Hospitality and Hunger in Baghdad

A friend recently asked me to write some about how Iraqis are getting by in regards to feeding themselves amidst 60% unemployment, the fuel crisis, and the already terrible security situation that continues to degrade.

The increased number of women and children begging for dinars on the streets of Baghdad shows, more than anything else, how desperate the situation has become here. Every time I’ve ventured to the Coalition Provisional Authority, there have been women and children lingering about holding out their hands outside of the front checkpoint, hoping for the generosity of visitors.

The last time I went there I noted a boy sitting against a concrete barrier meant to protect from suicide car bombs. He had a collection of tan foil packages from the C-rations of U.S. soldiers. He was licking his fingers and dipping them into the small packets of the dried powder U.S. soldiers use to create chocolate pudding, the dust of which swirled in a dry, hot breeze as he dumped the remaining contents into his hand to get the last bit.

Iraqis continue to receive monthly food rations from the UN’s oil-for-food program. They receive a large piece of paper from the Iraqi government which has all of their family information. Each month they take this to certain stores who distribute the rations, where they have one of the coupons taken from their sheet, and in return they are granted a ration of basic foodstuffs comprised of rice, beans, soap, cooking oil, sugar, chai, salt and flour.

Most of these products are imported as Iraqi companies, in general, are not producing them.

The monthly food ration does not include any meat or vegetables, so Iraqis must buy these for themselves in the markets. By itself, the ration is not enough for anyone to survive on, at least in a healthy way.

Meat and vegetables in the markets haven’t grown much more expensive than they have always been here. However, the gas crisis, like those in the past, has pushed prices upwards … meaning of course, less fresh vegetables and meat for Iraqis.

Outside of Baghdad, most people grow their own vegetables and sometimes have their own goats or sheep.
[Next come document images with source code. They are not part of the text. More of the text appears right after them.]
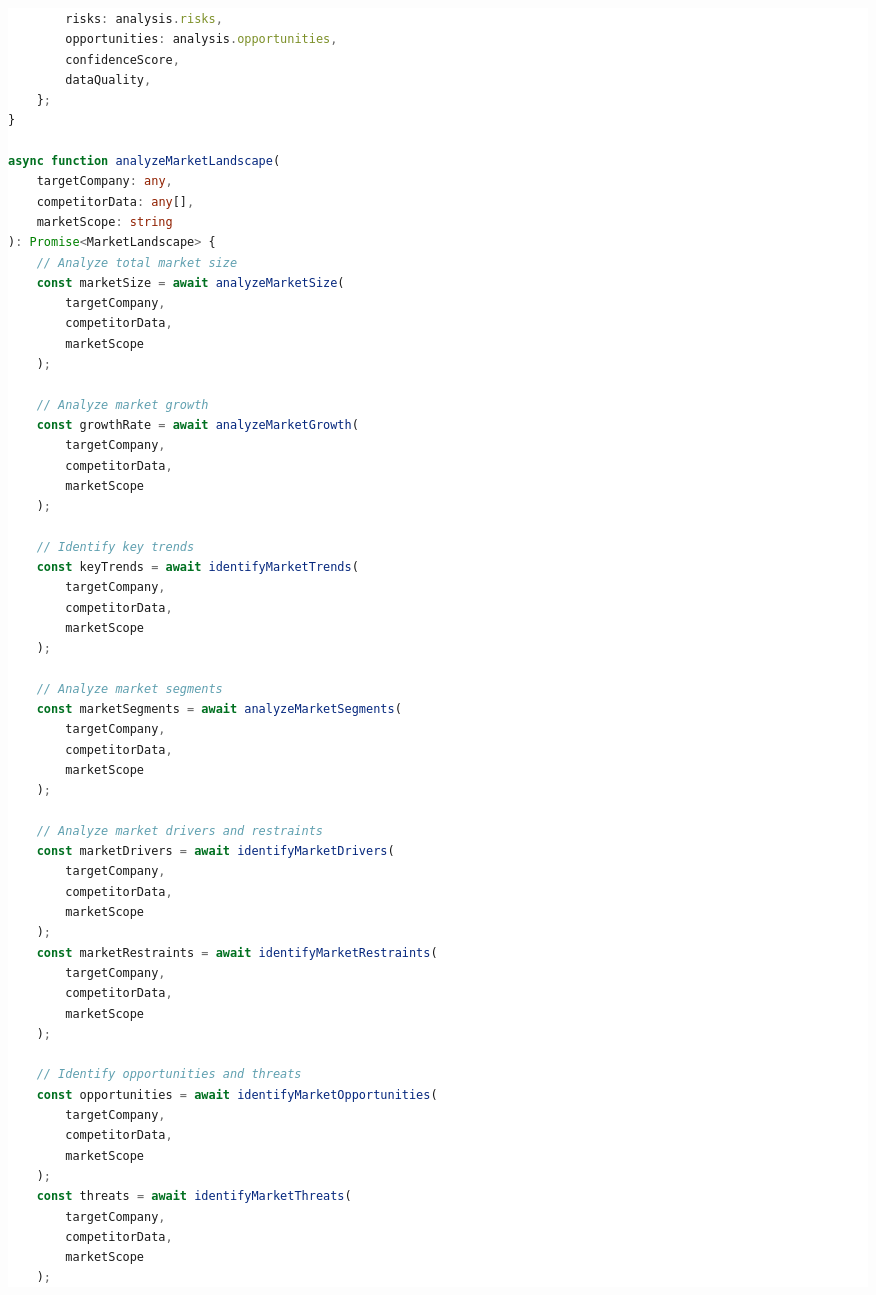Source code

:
 ```typescript
		risks: analysis.risks,
		opportunities: analysis.opportunities,
		confidenceScore,
		dataQuality,
	};
}

async function analyzeMarketLandscape(
	targetCompany: any,
	competitorData: any[],
	marketScope: string
): Promise<MarketLandscape> {
	// Analyze total market size
	const marketSize = await analyzeMarketSize(
		targetCompany,
		competitorData,
		marketScope
	);

	// Analyze market growth
	const growthRate = await analyzeMarketGrowth(
		targetCompany,
		competitorData,
		marketScope
	);

	// Identify key trends
	const keyTrends = await identifyMarketTrends(
		targetCompany,
		competitorData,
		marketScope
	);

	// Analyze market segments
	const marketSegments = await analyzeMarketSegments(
		targetCompany,
		competitorData,
		marketScope
	);

	// Analyze market drivers and restraints
	const marketDrivers = await identifyMarketDrivers(
		targetCompany,
		competitorData,
		marketScope
	);
	const marketRestraints = await identifyMarketRestraints(
		targetCompany,
		competitorData,
		marketScope
	);

	// Identify opportunities and threats
	const opportunities = await identifyMarketOpportunities(
		targetCompany,
		competitorData,
		marketScope
	);
	const threats = await identifyMarketThreats(
		targetCompany,
		competitorData,
		marketScope
	);
```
Inside the capital city, however, the majority of Iraqis don’t have the land to even have a small garden, and certainly no goats or sheep, of their own. So if they cannot afford to buy meat and veggies at the markets, they go without.

My friend Farah works as a translator, which pays better than most jobs in Iraq. Her husband, Aziz, works two jobs as well. Between them, even though they only have one child, they are only able to afford meat for 2-3 meals per week. Keep in mind that they are in an above average situation financially, compared to most Iraqi families. In addition, most families here have far more than just one child.
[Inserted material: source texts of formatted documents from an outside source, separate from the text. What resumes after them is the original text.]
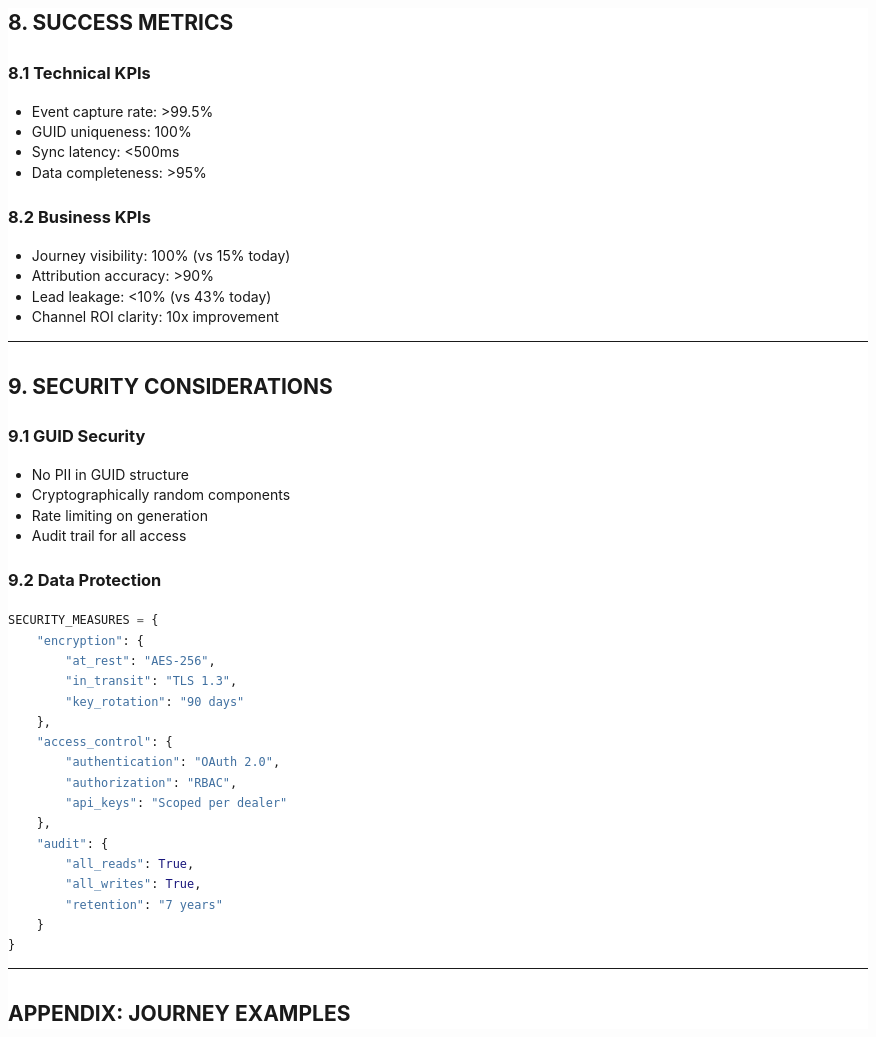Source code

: 
## 8. SUCCESS METRICS

### 8.1 Technical KPIs
- Event capture rate: >99.5%
- GUID uniqueness: 100%
- Sync latency: <500ms
- Data completeness: >95%

### 8.2 Business KPIs
- Journey visibility: 100% (vs 15% today)
- Attribution accuracy: >90%
- Lead leakage: <10% (vs 43% today)
- Channel ROI clarity: 10x improvement

---

## 9. SECURITY CONSIDERATIONS

### 9.1 GUID Security
- No PII in GUID structure
- Cryptographically random components
- Rate limiting on generation
- Audit trail for all access

### 9.2 Data Protection
```python
SECURITY_MEASURES = {
    "encryption": {
        "at_rest": "AES-256",
        "in_transit": "TLS 1.3",
        "key_rotation": "90 days"
    },
    "access_control": {
        "authentication": "OAuth 2.0",
        "authorization": "RBAC",
        "api_keys": "Scoped per dealer"
    },
    "audit": {
        "all_reads": True,
        "all_writes": True,
        "retention": "7 years"
    }
}
```

---

## APPENDIX: JOURNEY EXAMPLES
As far as cooking without electricity, most Iraqis in Baghdad already use propane gas for cooking … the tanks of which are delivered by men and boys who push carts loaded with the old cylinders through the streets, banging on them repeatedly with a metal bar to alert people of their availability. Usually this is done in the early mornings, around 7 o’clock.

The propane is inexpensive, and most can afford to purchase it. Those who cannot are forced to collect rubbish and build fires if they want to cook anything.

Thus the vast majority of Iraqis can ill-afford to eat out at a restaurant. While many restaurants were simply unable to reopen after the invasion last April, those that have are slowly being forced to close their doors, one by one, due to the lack of patronage.

Purchasing soda or candy – or anything beyond the basic staples, for that matter – is completely out of the question for most Iraqis.

Nevertheless, every time I am invited into someone’s home to conduct an interview, they insist I stay for lunch. Someone is sent out to purchase some soda, chicken, and usually kabobs. There is always more than enough food provided for their guests, even if it means they have to go without later. Offers to contribute are never accepted, and if one does not accept the invitation for lunch or dinner, the host is offended and hurt.

Yet another irreconcilable situation in the long line of them I’ve encountered in Iraq. The generosity and warmth extended by a people who are in the midst of such suffering and strife goes far beyond anything most people in the West may ever know.

And as the situation here continues to degrade, the majority of Iraqis face a daily struggle of simply feeding themselves during the occupation.

Author: Dahr Jamail

Dahr Jamail has reported from inside Iraq and is the author of Beyond the Green Zone.